Document section
========================================================================

Breed and trait-specific associations define the genetic architecture of calving performance traits in cattle.

Reducing the incidence of both the degree of assistance required at calving, as well as the extent of perinatal mortality has both economic and societal benefits. The existence of heritable genetic variability in both traits signifies the presence of underlying genomic variability. The objective of the present study was to locate regions of the genome, and by extension putative genes and mutations, that are likely to be underpinning the genetic variability in direct calving dystocia (DCD), maternal calving dystocia (MCD) and perinatal mortality (PM). Imputed whole-genome single nucleotide polymorphism (SNP) data on up to 8,304 Angus (AA), 17,175 Charolais (CH), 16,794 Limousin (LM) and 18,474 Holstein-Friesian (HF) sires representing 5,866,712 calving events from descendants were used. Several putative QTL regions associated with calving performance both within and across dairy and beef breeds were identified, although the majority were both breed and trait-specific. Quantitative trait loci (QTL) surrounding and encompassing the myostatin (MSTN) gene were associated (P<5x10-8) with DCD and PM in both the CH and LM populations. The well-known Q204X mutation was the fifth strongest association with DCD in the CH population and accounted for 5.09% of the genetic variance in DCD. In contrast, none of the 259 segregating variants in MSTN were associated (P>x10-6) with DCD in the LM population but a genomic region 617kb downstream of MSTN was associated (P<5x10-8). The genetic architecture for DCD differed in the HF population relative to the CH and LM, where two QTL encompassing ZNF613 on BTA18 and PLAG1 on BTA14 were identified in the former. Pleiotropic SNP associated with all three calving performance traits were also identified in the three beef breeds; 5 SNP were pleiotropic in AA, 116 in LM, and 882 in CH but no SNP was associated with more than one trait within the HF population. The majority of these pleiotropic SNP were on BTA2 surrounding MSTN and were associated with both DCD and PM. Multiple previously reported, but also novel QTL, associated with calving performance were detected in this large study. These also included QTL regions harbouring SNP with the same direction of allele substitution effect for both DCD and MCD thus contributing to a more effective simultaneous selection for both traits.

========================================================================

Dataset
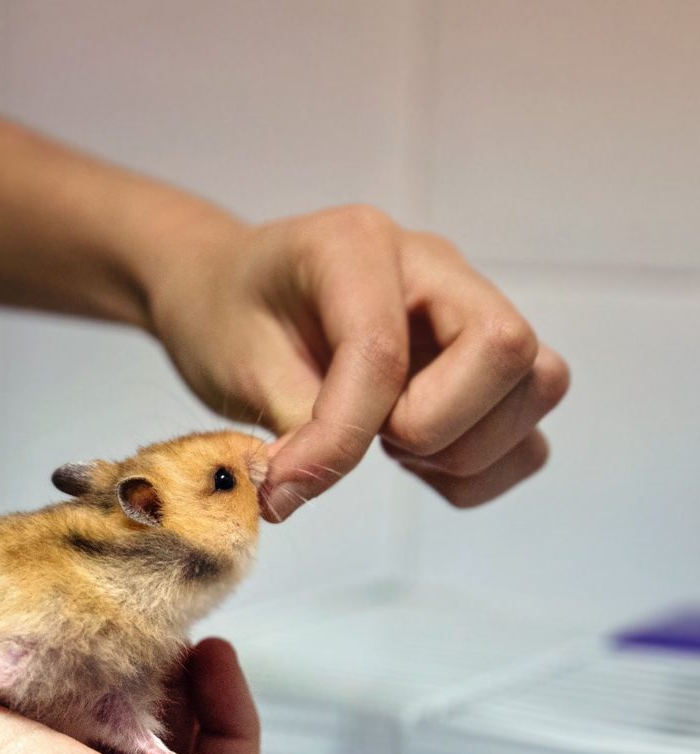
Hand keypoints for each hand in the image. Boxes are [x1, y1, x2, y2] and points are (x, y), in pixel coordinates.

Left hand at [149, 205, 568, 519]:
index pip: (383, 351)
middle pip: (506, 348)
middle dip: (436, 427)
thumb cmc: (229, 317)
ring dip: (465, 450)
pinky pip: (527, 433)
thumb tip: (303, 495)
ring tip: (389, 448)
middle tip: (370, 441)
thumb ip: (291, 429)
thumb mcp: (237, 366)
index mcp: (357, 245)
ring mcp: (467, 312)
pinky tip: (415, 462)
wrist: (233, 297)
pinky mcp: (481, 366)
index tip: (285, 483)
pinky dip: (480, 470)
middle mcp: (433, 269)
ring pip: (537, 386)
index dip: (341, 435)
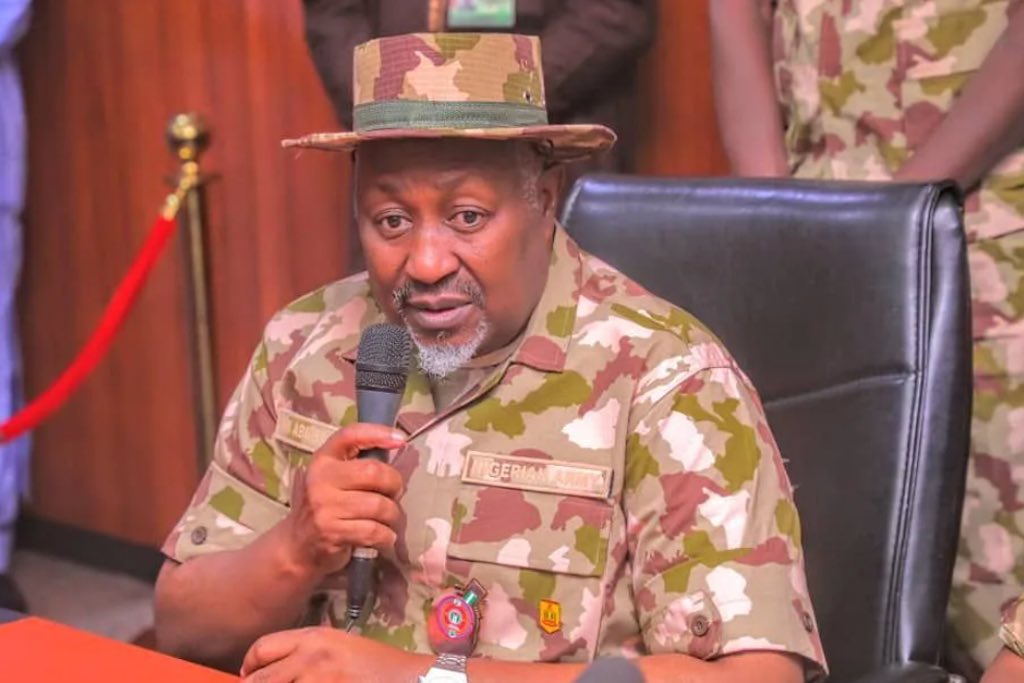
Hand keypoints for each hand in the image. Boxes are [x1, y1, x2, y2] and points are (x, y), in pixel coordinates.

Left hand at [240, 627, 421, 682]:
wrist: (404, 679)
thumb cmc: (375, 665)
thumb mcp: (339, 645)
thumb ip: (307, 652)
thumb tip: (276, 666)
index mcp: (312, 638)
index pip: (262, 648)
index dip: (249, 665)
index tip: (249, 677)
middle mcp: (308, 658)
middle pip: (259, 678)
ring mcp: (315, 681)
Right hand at [283, 423, 405, 575]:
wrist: (298, 546)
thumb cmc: (326, 507)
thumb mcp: (333, 478)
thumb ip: (357, 462)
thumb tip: (396, 443)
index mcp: (323, 460)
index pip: (350, 435)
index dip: (377, 433)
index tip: (400, 439)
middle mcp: (320, 479)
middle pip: (374, 472)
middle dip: (394, 484)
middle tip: (393, 494)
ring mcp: (324, 506)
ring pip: (379, 505)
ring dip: (392, 515)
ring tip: (387, 519)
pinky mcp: (332, 532)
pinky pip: (374, 531)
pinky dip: (387, 536)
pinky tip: (384, 537)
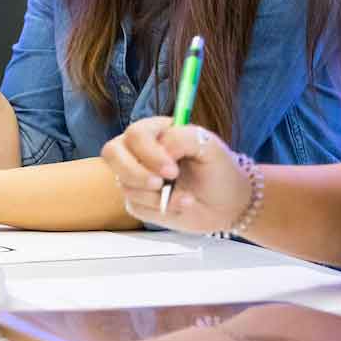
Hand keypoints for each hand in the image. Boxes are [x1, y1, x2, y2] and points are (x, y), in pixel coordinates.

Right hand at [101, 121, 248, 232]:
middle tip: (161, 184)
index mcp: (155, 131)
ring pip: (124, 183)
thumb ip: (181, 137)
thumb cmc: (218, 169)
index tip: (173, 170)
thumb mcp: (208, 145)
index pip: (135, 134)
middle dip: (136, 172)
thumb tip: (160, 149)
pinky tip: (179, 205)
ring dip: (156, 196)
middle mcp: (139, 151)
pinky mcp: (138, 200)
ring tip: (185, 198)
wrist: (228, 203)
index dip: (149, 153)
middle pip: (112, 153)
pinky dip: (159, 208)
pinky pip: (134, 205)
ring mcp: (136, 176)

========================================================================

What the task requires
Please answer these questions from the calving study summary:
(a) How many Charolais sires supplied imputed whole-genome SNP data?
(b) What share of the genetic variance in direct calving dystocia in the Charolais population did the Q204X mutation account for?
(c) How many pleiotropic SNP were identified in the Limousin population?
The records are separate material and have no connection to the calving study summary.

Solution for this task
(a) 17,175
(b) 5.09%
(c) 116